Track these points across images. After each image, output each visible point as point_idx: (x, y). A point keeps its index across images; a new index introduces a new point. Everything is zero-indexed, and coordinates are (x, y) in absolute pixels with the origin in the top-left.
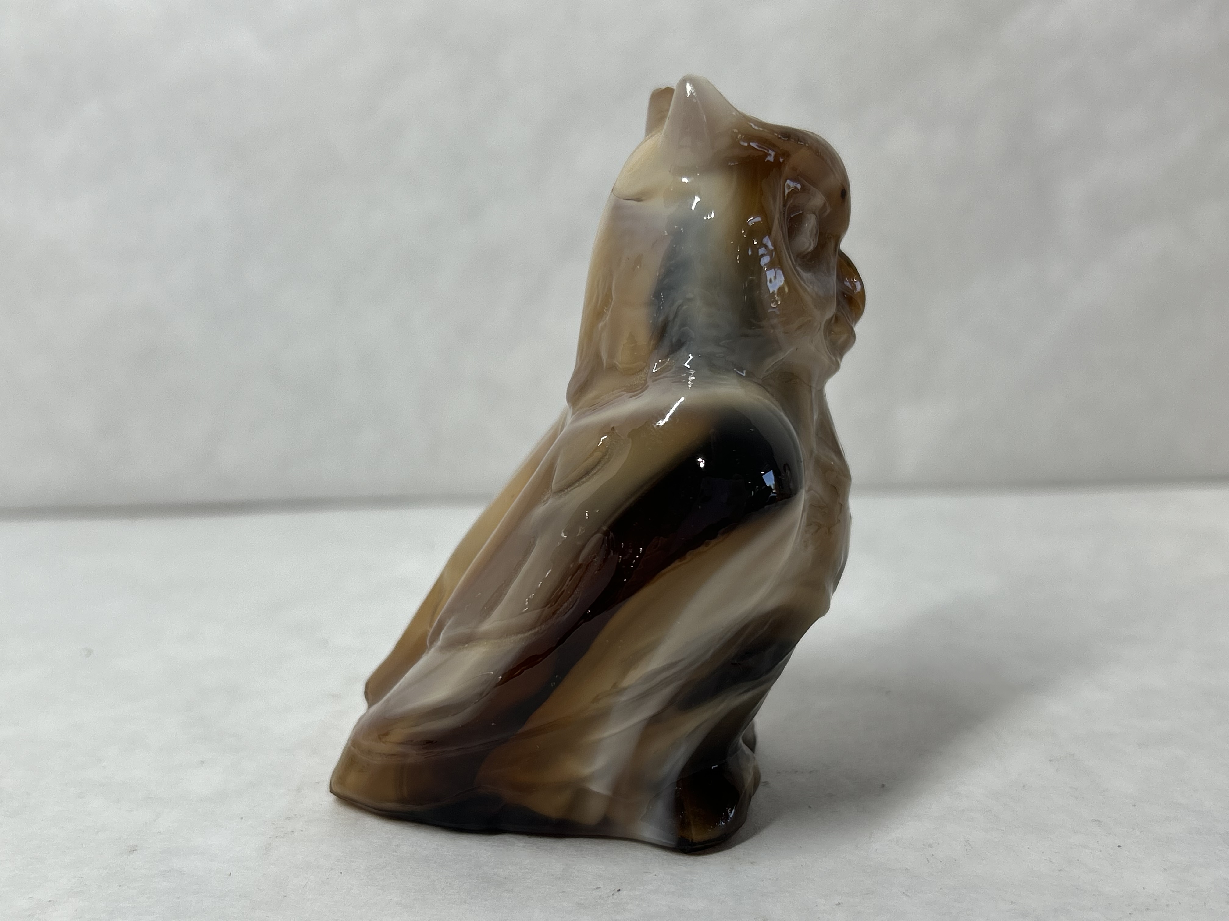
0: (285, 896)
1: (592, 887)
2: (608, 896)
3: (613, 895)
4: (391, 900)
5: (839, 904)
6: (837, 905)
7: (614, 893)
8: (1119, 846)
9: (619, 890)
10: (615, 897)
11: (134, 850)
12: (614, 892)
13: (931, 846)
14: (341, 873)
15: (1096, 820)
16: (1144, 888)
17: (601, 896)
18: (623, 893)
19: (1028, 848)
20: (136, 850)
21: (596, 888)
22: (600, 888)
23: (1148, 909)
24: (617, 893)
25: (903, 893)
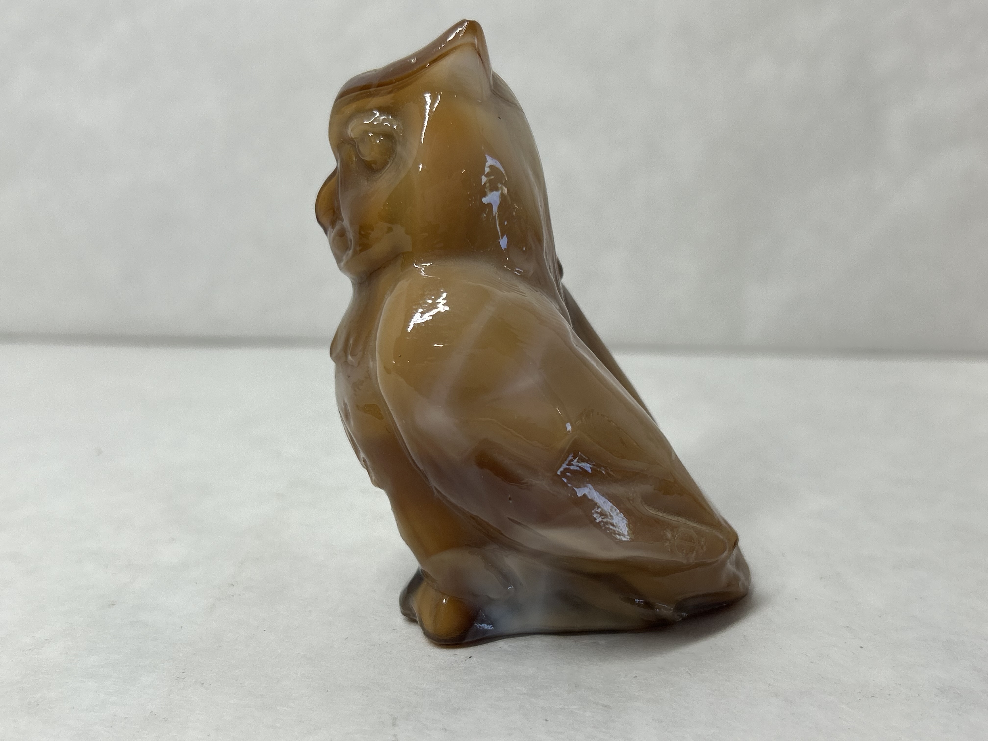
***
▶ _TASK DETAILS_
Rewrite the rows above so that every "images" becomes "frames" and nothing else changes. Leave the pictures out of your answer.

▶ _TASK RESULT_
Track these points across frames. After each image, output each visible point as point_idx: (x, y). A point keeps its index across frames; a new index introduces a new point. Everything is zero-indexed, and coordinates are (x, y) in absolute pixels with the origin in the top-left.
0: (285, 896)
1: (592, 887)
2: (608, 896)
3: (613, 895)
4: (391, 900)
5: (839, 904)
6: (837, 905)
7: (614, 893)
8: (1119, 846)
9: (619, 890)
10: (615, 897)
11: (134, 850)
12: (614, 892)
13: (931, 846)
14: (341, 873)
15: (1096, 820)
16: (1144, 888)
17: (601, 896)
18: (623, 893)
19: (1028, 848)
20: (136, 850)
21: (596, 888)
22: (600, 888)
23: (1148, 909)
24: (617, 893)
25: (903, 893)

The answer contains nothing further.